Sollte Georgien den Kandidatenstatus erhalten, so wird Iwanischwilis Regime dies auf die angeblich erfolgreiche Umsetzung der EU-Empfehlungen zurückführen. Was die geopolitische Ausrichtung und die Annäherung an Russland betrifft, so wird der Status kein Hindernis darstellen, da aus Sicht des Regimes der Beitrittskandidatenstatus noch nicht gleichzusetzen ist mit einer EU-Mitgliedschaft und den damit einhergehenden geopolitischen Verpflichtungen. So hat beispielsweise Serbien zwar den Status eines Beitrittskandidaten, unterhält aber hervorragende Beziehungen zu Russland.

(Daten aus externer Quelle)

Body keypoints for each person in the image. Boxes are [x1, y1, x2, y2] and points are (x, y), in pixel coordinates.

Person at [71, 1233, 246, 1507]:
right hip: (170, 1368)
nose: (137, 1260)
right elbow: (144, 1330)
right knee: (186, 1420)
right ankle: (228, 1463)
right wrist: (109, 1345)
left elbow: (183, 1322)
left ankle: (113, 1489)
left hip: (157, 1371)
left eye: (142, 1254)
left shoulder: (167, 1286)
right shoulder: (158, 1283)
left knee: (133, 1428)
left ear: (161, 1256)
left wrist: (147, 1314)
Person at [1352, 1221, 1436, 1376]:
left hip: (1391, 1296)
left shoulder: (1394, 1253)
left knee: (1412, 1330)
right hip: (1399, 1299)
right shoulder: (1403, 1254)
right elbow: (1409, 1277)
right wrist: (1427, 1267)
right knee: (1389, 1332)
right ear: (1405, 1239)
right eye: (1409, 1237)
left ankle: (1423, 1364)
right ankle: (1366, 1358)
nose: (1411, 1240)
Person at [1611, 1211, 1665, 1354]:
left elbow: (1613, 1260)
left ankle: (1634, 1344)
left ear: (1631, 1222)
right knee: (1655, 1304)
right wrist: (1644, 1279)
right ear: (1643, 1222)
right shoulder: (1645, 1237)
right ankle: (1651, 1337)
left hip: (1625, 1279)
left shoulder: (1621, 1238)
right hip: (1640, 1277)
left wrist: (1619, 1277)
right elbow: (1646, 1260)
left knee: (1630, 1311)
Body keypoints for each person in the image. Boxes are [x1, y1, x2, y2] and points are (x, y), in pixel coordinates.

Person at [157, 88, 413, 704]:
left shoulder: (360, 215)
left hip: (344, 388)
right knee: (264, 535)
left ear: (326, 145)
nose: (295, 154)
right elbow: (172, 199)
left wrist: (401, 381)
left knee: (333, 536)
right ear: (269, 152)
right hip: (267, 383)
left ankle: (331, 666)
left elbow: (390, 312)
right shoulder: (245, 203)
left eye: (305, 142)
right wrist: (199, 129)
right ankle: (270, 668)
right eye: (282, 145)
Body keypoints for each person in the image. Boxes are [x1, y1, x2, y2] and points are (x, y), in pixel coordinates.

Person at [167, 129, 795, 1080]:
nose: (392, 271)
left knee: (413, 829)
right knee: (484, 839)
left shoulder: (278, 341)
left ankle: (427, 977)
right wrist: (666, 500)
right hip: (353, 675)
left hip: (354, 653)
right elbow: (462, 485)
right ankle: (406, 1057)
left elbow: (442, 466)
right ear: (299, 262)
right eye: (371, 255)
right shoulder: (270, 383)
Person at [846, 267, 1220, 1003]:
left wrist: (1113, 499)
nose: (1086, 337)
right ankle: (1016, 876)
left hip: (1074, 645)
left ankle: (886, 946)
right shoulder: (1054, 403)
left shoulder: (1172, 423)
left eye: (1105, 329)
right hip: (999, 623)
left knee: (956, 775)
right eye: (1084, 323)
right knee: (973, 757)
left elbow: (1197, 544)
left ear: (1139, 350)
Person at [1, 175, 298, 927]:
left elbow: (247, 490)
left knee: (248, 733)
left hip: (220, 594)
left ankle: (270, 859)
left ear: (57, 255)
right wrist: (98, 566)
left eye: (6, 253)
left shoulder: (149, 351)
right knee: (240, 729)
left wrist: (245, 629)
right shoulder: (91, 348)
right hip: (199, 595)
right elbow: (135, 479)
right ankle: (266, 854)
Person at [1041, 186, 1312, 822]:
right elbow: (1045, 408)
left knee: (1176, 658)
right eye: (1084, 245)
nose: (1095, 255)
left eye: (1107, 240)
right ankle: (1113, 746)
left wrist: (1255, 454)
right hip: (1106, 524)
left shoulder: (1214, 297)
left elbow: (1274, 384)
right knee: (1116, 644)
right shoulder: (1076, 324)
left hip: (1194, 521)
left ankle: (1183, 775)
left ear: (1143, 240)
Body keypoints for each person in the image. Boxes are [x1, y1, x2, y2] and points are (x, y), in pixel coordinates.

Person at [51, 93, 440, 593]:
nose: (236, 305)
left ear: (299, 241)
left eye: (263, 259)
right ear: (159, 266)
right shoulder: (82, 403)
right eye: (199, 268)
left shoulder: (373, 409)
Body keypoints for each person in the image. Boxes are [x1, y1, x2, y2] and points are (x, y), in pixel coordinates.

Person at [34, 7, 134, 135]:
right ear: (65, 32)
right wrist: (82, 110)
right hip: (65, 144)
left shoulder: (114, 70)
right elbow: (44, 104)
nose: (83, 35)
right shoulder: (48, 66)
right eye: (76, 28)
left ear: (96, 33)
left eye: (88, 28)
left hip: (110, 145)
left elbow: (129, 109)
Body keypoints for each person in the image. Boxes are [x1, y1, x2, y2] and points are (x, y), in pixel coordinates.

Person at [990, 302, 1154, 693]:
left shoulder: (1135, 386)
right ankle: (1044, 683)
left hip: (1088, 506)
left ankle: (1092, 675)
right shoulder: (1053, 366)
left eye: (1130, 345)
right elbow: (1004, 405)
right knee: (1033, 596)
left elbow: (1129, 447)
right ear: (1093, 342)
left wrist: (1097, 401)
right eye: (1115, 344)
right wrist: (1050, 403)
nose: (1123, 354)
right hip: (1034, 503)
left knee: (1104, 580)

Die EU trifft Entscheidungen nach politischen und nicht nur nach wirtschaftlichen oder anderen Kriterien. Deswegen muss diese Entscheidung äußerst gut überlegt sein. Einerseits darf sie nicht dem großen proeuropäischen Teil der georgischen Bevölkerung schaden, andererseits darf sie der georgischen Regierung keinen Spielraum und keine Gelegenheit lassen, die autoritären Tendenzen zu verschärfen und sich noch schneller an Russland anzunähern. Sollte Georgien den Kandidatenstatus erhalten, muss klargestellt werden, dass dies nicht den „Verdiensten“ Iwanischwilis und des Georgischen Traums geschuldet ist. Es muss betont werden, dass dies auf die kontinuierliche politische Arbeit der letzten Jahrzehnte zurückzuführen ist und außerdem eine Wertschätzung der georgischen Zivilgesellschaft und der von ihr geleisteten Arbeit darstellt.